__Exercise__.
Please update the data from its first line up to and including the line with "ecovillage.org" by replacing "Zahraniční" with "Svět" and leaving everything else unchanged.

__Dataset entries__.
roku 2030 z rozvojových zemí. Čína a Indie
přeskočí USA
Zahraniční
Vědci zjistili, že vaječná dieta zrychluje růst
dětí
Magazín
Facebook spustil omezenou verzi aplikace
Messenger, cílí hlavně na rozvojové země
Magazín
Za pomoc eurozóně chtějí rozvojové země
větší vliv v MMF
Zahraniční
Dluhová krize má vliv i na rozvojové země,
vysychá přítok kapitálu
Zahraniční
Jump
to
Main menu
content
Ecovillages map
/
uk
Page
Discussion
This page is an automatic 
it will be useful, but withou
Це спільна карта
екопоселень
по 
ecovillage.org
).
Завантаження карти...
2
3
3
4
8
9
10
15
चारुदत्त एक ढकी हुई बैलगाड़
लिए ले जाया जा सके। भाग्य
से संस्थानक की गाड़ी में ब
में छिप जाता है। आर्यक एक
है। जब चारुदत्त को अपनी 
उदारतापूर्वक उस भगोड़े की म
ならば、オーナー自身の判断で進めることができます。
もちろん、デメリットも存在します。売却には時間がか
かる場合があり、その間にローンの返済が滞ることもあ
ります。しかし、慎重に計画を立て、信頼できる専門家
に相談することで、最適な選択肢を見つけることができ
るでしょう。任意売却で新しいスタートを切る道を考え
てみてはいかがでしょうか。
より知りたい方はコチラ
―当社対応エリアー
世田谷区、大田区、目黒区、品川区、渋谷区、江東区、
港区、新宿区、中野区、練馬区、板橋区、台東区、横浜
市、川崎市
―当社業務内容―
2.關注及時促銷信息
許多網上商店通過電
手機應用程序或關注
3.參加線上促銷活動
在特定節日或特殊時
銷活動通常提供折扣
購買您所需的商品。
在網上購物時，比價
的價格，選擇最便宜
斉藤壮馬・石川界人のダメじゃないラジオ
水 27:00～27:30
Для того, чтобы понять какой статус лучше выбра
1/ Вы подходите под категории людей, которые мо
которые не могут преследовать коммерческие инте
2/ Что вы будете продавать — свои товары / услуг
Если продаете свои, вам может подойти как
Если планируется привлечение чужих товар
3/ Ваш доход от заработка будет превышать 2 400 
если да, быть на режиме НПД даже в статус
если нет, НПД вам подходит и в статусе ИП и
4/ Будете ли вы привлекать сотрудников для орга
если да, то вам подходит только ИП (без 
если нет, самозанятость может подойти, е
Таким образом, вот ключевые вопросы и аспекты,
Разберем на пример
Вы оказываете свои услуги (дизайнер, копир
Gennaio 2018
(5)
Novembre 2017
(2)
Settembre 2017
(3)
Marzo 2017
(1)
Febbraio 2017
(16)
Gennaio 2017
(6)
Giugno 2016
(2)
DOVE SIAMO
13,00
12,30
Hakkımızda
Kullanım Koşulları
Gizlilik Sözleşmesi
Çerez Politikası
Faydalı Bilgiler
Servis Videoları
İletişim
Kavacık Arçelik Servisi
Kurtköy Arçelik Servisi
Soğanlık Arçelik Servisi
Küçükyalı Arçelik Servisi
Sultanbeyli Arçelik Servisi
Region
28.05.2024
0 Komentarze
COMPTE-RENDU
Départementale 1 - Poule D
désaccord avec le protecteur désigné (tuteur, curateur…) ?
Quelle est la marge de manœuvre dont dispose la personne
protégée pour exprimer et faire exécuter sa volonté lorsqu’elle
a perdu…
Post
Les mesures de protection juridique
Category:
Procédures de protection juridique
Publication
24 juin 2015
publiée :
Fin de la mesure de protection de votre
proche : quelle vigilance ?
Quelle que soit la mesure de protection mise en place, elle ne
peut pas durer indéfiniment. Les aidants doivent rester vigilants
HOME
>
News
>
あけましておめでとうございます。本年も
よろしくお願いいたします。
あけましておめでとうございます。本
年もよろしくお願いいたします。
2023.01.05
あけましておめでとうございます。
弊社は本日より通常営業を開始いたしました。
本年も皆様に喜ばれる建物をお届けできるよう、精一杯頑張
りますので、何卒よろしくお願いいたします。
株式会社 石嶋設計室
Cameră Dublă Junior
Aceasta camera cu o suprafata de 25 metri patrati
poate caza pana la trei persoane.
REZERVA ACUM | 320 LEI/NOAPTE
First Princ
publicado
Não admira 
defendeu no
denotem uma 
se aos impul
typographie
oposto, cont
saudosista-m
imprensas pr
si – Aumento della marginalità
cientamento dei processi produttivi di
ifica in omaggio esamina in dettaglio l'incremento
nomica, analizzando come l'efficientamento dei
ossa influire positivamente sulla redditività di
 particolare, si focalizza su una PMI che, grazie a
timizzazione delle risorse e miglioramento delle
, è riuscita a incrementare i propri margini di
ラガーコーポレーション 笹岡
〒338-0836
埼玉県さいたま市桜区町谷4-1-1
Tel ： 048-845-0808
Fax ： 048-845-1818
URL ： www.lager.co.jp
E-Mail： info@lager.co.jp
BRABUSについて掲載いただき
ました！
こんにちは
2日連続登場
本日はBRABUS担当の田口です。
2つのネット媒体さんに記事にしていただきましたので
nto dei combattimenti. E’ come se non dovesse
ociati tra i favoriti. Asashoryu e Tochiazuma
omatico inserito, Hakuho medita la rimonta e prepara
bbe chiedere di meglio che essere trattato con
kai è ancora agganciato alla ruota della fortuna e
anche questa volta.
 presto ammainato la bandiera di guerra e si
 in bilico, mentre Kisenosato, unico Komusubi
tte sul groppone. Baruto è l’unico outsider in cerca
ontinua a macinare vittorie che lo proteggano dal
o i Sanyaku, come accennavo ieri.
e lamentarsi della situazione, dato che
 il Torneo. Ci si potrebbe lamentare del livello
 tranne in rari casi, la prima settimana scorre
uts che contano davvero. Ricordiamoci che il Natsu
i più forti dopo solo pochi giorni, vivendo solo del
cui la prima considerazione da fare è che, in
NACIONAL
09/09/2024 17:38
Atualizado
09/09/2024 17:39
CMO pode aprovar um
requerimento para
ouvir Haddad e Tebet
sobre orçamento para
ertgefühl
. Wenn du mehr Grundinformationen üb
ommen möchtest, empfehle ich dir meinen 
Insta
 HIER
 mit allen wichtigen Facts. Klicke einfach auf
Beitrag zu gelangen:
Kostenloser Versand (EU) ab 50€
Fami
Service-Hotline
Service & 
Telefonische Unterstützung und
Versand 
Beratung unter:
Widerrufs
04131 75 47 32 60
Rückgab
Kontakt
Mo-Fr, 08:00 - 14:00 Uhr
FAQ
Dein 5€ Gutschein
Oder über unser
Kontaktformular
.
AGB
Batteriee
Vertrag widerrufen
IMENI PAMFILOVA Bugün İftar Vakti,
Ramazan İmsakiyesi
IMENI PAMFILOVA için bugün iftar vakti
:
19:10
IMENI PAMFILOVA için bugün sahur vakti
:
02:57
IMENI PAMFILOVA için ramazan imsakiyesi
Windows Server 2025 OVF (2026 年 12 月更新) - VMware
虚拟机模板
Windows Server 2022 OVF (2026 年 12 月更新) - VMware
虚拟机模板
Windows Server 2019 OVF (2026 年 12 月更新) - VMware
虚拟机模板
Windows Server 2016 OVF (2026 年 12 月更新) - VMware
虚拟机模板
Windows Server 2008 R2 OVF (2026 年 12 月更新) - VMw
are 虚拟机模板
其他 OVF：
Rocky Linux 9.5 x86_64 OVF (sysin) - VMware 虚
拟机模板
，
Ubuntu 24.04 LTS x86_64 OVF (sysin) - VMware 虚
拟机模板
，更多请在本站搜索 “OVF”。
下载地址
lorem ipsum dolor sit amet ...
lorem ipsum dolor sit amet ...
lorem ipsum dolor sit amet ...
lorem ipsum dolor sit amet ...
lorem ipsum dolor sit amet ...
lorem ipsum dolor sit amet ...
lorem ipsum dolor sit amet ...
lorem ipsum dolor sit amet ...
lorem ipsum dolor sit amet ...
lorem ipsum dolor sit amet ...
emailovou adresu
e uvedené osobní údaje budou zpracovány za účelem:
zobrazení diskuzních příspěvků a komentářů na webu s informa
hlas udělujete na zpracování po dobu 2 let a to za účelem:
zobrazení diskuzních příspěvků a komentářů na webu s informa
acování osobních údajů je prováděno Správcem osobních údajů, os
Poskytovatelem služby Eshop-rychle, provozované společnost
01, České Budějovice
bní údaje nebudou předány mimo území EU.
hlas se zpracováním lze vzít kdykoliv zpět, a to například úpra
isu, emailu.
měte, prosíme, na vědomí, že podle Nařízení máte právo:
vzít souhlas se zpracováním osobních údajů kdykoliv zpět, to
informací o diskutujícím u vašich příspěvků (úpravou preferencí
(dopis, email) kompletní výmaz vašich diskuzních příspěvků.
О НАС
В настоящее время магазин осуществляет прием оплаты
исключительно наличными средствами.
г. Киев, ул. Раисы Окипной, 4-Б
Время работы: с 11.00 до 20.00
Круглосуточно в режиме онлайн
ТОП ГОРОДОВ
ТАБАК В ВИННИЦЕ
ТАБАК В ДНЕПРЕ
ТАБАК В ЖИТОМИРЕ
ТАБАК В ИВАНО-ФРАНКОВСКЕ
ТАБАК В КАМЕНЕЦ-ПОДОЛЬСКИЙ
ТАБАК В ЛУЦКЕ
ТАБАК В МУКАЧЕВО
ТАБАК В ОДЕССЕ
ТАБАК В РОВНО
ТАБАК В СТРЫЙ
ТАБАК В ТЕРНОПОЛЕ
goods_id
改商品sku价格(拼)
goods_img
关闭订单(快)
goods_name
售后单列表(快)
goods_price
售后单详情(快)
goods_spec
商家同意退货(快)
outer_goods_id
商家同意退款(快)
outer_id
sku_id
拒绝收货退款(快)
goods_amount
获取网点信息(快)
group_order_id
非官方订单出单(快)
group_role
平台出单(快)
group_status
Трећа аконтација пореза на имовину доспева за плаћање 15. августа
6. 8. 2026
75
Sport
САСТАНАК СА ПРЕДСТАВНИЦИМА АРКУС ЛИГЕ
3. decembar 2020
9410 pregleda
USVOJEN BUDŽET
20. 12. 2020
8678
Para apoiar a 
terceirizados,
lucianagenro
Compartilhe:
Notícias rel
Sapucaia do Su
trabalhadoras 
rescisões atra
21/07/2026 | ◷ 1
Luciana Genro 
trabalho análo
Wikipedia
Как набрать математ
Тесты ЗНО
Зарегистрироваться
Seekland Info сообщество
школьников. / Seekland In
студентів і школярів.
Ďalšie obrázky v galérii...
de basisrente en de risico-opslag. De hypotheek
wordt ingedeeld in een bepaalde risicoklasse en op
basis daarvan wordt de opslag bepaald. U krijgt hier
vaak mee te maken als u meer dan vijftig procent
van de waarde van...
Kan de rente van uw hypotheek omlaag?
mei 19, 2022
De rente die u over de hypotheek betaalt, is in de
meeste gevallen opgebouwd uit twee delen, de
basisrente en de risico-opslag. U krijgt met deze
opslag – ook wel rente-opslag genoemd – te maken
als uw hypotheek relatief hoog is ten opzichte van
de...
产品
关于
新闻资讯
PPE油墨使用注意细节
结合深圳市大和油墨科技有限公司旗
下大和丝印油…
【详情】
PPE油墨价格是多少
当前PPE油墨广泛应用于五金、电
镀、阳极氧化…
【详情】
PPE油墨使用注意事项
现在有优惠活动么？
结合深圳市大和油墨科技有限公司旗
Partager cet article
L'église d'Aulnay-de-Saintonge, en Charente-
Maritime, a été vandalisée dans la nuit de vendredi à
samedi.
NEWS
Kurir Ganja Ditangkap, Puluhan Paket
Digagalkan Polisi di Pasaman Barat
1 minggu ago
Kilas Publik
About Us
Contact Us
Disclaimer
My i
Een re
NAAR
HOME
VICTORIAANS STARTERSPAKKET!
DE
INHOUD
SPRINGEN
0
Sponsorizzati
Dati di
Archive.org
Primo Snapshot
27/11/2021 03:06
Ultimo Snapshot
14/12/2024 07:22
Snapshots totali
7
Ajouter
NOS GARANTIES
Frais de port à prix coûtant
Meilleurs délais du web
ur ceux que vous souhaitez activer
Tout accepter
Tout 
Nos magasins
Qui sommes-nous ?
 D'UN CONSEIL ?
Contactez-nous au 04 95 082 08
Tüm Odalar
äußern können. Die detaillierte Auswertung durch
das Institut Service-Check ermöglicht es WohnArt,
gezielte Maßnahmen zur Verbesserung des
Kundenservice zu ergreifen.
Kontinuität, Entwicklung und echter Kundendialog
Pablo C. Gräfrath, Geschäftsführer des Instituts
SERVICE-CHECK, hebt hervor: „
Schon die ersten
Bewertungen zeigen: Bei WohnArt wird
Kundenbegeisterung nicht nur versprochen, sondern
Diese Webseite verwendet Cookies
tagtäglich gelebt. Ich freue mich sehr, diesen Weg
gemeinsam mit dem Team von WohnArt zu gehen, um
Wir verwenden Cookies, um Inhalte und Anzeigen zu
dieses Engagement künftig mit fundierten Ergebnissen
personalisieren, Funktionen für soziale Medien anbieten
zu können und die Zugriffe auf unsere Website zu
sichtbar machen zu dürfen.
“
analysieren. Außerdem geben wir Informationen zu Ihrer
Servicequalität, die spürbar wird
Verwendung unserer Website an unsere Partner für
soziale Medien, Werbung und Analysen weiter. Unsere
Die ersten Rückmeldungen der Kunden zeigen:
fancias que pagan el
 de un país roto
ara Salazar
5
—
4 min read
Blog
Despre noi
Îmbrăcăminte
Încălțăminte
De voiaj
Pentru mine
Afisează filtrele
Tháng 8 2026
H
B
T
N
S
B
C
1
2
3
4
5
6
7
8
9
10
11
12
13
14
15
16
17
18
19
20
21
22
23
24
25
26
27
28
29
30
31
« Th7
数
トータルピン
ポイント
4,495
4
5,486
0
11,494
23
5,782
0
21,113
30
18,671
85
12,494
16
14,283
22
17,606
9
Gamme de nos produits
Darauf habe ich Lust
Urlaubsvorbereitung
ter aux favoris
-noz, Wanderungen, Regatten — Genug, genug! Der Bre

__Exercise solution__.
roku 2030 z rozvojových zemí. Čína a Indie
přeskočí USA
Svět
Vědci zjistili, že vaječná dieta zrychluje růst
dětí
Magazín
Facebook spustil omezenou verzi aplikace
Messenger, cílí hlavně na rozvojové země
Magazín
Za pomoc eurozóně chtějí rozvojové země
větší vliv v MMF
Svět
Dluhová krize má vliv i na rozvojové země,
vysychá přítok kapitálu
Svět
Jump
to
Main menu
content
Ecovillages map
/
uk
Page
Discussion
This page is an automatic 
it will be useful, but withou
Це спільна карта
екопоселень
по 
ecovillage.org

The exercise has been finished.